To validate the calculated result, an experiment using an extracted organ is effective. The experimental setup was the same as shown by Saito et al. [Citation18]. The antenna was placed in two liver blocks of temperature at ∼35 °C. After heating, the coagulated region on the surface of one liver block sample was observed and was compared with the calculated region.

Results

In the experiment, the input power of the antenna (incident power minus reflected power) was 33 W. The same level of power was used for the calculation. The duration of exposure to microwave radiation was 60 s in both cases. The volumetric perfusion rate was set at 0.0, because the methodology employed extracted organs; In a real-life situation, the effect of blood flow is represented by the volumetric perfusion rate.

shows the calculated and experimental results, in which the discoloured (white) area corresponds to the coagulated region. In the experiments, a coagulated region is observed between the upper slot and the antenna tip, and around the antenna axis, whereas the calculation only predicts a coagulated region between the upper slot and the antenna tip.

Figure 4. Experimental and calculated results.

Figure 4. Experimental and calculated results.

Discussion

In the experiment, the maximum length of the coagulated region in the x-direction is 15.0 mm, compared with 19.5 mm in the calculation (see ), representing a difference of ∼23%. This difference is not small; nevertheless, except that described below, the shapes of the coagulated regions are similar. The coagulated region around the antenna axis in the z-direction (z > 25 mm) could not be calculated. This coagulated region is generated due to Joule heating by the antenna’s metallic section. This phenomenon is not included in the numerical calculation of the electromagnetic field.

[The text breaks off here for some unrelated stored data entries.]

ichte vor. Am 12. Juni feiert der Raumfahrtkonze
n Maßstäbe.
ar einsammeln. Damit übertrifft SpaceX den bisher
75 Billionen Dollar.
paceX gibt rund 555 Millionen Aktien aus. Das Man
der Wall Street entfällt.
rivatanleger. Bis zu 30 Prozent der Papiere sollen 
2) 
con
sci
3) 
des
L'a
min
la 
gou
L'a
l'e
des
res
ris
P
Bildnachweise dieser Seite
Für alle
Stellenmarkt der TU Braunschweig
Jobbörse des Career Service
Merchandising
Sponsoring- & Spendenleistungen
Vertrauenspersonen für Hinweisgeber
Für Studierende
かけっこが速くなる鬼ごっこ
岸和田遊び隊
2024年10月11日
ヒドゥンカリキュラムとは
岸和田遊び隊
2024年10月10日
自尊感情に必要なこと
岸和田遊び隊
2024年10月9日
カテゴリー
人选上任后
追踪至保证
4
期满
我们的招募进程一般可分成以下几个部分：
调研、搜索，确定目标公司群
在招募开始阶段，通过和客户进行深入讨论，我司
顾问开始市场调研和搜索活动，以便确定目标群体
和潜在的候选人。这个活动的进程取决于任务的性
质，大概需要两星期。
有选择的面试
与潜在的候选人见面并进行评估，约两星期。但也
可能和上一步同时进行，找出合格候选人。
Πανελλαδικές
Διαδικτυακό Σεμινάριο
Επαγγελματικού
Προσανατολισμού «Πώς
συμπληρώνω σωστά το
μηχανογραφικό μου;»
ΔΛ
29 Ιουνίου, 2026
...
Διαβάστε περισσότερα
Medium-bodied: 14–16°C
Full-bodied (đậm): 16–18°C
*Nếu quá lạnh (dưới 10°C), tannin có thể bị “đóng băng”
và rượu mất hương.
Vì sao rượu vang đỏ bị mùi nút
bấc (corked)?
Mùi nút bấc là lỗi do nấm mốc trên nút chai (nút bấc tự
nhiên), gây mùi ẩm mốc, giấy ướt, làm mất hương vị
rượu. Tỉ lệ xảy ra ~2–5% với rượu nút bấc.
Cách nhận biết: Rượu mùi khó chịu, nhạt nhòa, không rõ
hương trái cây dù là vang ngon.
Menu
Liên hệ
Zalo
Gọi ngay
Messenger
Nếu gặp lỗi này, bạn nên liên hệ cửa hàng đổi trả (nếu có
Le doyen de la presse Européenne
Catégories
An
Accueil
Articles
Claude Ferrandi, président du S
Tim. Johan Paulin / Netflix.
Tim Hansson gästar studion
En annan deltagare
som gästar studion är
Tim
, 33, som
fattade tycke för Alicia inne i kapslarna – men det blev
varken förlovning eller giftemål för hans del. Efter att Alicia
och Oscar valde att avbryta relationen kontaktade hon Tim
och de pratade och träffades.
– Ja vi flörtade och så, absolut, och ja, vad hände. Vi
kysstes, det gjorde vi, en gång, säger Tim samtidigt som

Therefore, the problem is not related to the calculation of the coagulated region. For a highly accurate estimate, the electromagnetic analysis must be improved.

The validation results suggest that the scheme proposed here can be used for estimating coagulation in tissue. However, as the present study only considered coagulation in liver tissue, the relationship between temperature and coagulation time should also be investigated for other organs. In coagulation of tissue, microwave energy heats up the tissue to a high temperature of around 100 °C. For a highly accurate estimate, variations in physical properties, such as the electrical and thermal constants of the tissue, may be considered.

Conclusion

This article describes a method for calculating the “coagulated region,” one of the most important indices for MCT, rather than SAR and temperature distribution. The validity of the calculation method was found by comparison with the calculation and the measurement. In future studies, changes in the physical properties of the tissue through temperature increases will be investigated for more accurate estimation. In addition, the effectiveness of the evaluation method presented here should be clearly established by comparison with practical methods.

Acknowledgements

The authors would like to thank Kenta Suzuki, at the Graduate School of Engineering, Chiba University, for his valuable assistance.

Disclosure statement

The authors report no conflicts of interest. The authors alone are responsible for the content and writing of the article.